Up 科学をスキップして現成論を先取りするのが,宗教の役どころ 作成: 2015-05-23
更新: 2015-05-24


    現成論は,はた迷惑な行為をひとにさせないために説かれるものである。
    即ち,自分は理についていると自惚れる者が,自分の理を通そうとして,はた迷惑な行為をやり出す。 この者に対する説教は,「現成」の説教である:
      「 現前は,複雑系のその都度の均衡相である。
    この均衡メカニズムは,人知を絶する。
    人が理を立ててする行動は,幼稚な理の行動として,この複雑系のメカニズムから報復される。
    ここで,報復を受けるのは,その行動に巻き込まれるすべての者である。
    ──これが「はた迷惑」の意味である。」

    この「複雑系のメカニズム」の説教は,古来,宗教が担当してきた。
    実際,「複雑系のメカニズム」の科学がもたれていないところでは,「複雑系のメカニズム」は形而上学である。形而上学の担当を役どころとしてきたものは,哲学・宗教である。
    ここで,哲学は,ひとに伝わることばを話せない (ことばに対する誤解──失語症!)。
    「ひとに伝わることばを話してナンボ」をやってきたのが,宗教である。
    こうして,「現成」の説教は,宗教が自分の役どころとしてきた。

    宗教には,「非科学」の批判が立つ。
    しかし,宗教は,自ら進んで科学をスキップしていることになる。
    実際,科学の足取りは,話にならないほど遅々としたものである。
    「複雑系のメカニズム」の論は,科学では永遠につくられない。
    よって,「複雑系のメカニズム」の論は,科学をスキップしてつくるのみである。
    宗教はこれをやってきたことになる。


    宗教のする「現成」の説教は,どのような物言いをするか。
    つぎのような物言いをする:
      「 災難に逢ふ時節には災難に逢ふがよく候。
    死ぬる時節には死ぬがよく候。
    是はこれ災難をのがるる妙法にて候。

     (良寛)
      「 天網恢々,疎にして漏らさず。
     (老子)
      「 復讐するは我にあり。
     (新約聖書(ローマ人への手紙・第12章第19節) )

    しかし,この物言いにおいて,,宗教の「仏・神」は,「仏・神」である必要が無くなる。
    実際,このときの「仏・神」は,「物の理」 (「物理」) の言い換えである。
    あるいは,「物の理」を<誰かの営為>に見立て,その誰かに与えた称号が「仏・神」である。
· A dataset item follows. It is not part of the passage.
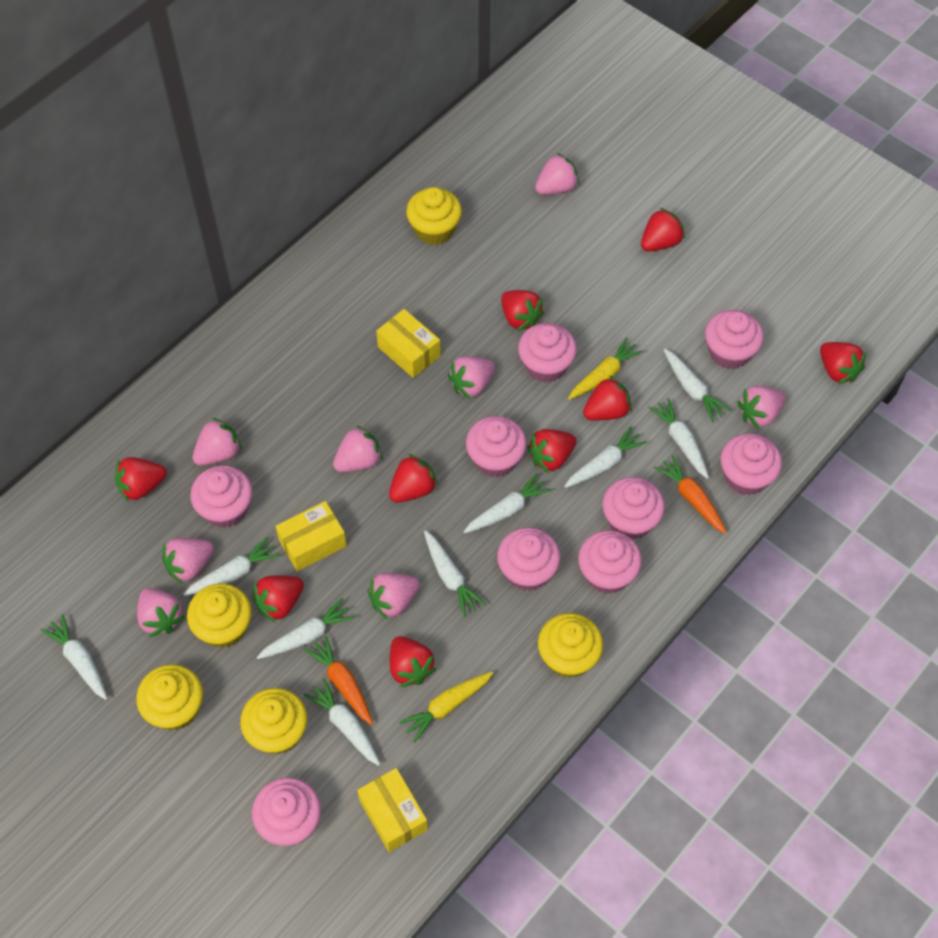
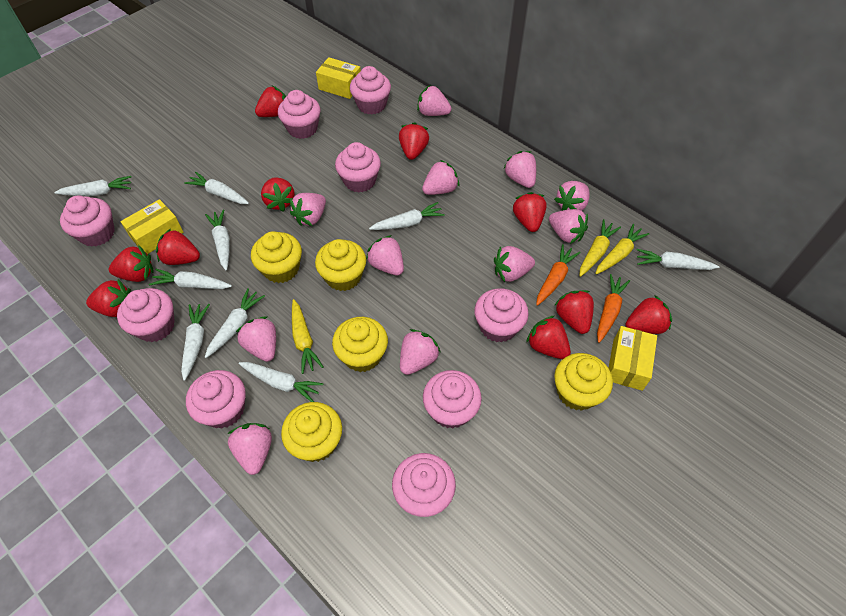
pink strawberry: [137,588,185,637] [162,538,214,584] [192,418,242,465] [333,425,383,472] [368,573,420,620] [448,356,495,399] [535,153,580,195] [737,386,786,429] = 8 -> [227,423,272,475] [236,316,276,362] [290,193,326,226] [366,235,404,276] [400,329,440,375] [417,85,452,116] [422,160,459,195] [494,246,535,282] [503,151,536,188] [549,209,588,244] [554,181,590,211] = 11
red strawberry: [115,457,167,502] [252,576,304,623] [389,454,438,503] [390,636,436,687] [501,290,545,331] [527,429,576,473] [583,376,632,420] [641,207,685,252] [820,342,866,384] = 9 -> [86,279,131,317] [109,245,153,282] [156,229,200,265] [255,86,286,117] [261,177,295,212] [399,122,429,160] [513,192,547,232] [526,315,571,359] [554,290,594,334] [625,295,672,334] = 10
yellow carrot: [399,672,493,743] [568,337,644,400] = 2 -> [292,299,323,374] [579,219,621,277] [595,224,650,274] = 3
    「仏・神」は,人に「物の理」の見方をもてるようにするための,方便である。
    特に,宗教は,「救済」とは無縁のものである。
    実際,宗教は,「仏・神」を「物の理」として説く位相において,「救済」とは関係のないのものになる。 現前を「物の理」として説くことは,「現成」を説くことであり,救済を欲する者の困窮は理に則っていると説くことだからである。

    こういうわけで,宗教者の良質なテクストは,「物の理」を考えるテクストして,無宗教の者も付き合えるものになる。
    本サイトでは,「現成論」の例として特に
      道元:『正法眼蔵』「現成公案」
      カール・バルト:"Die gorße negaive Möglichkeit"
    を取り上げるが,それは「物の理」の考え方の例として取り上げるのである。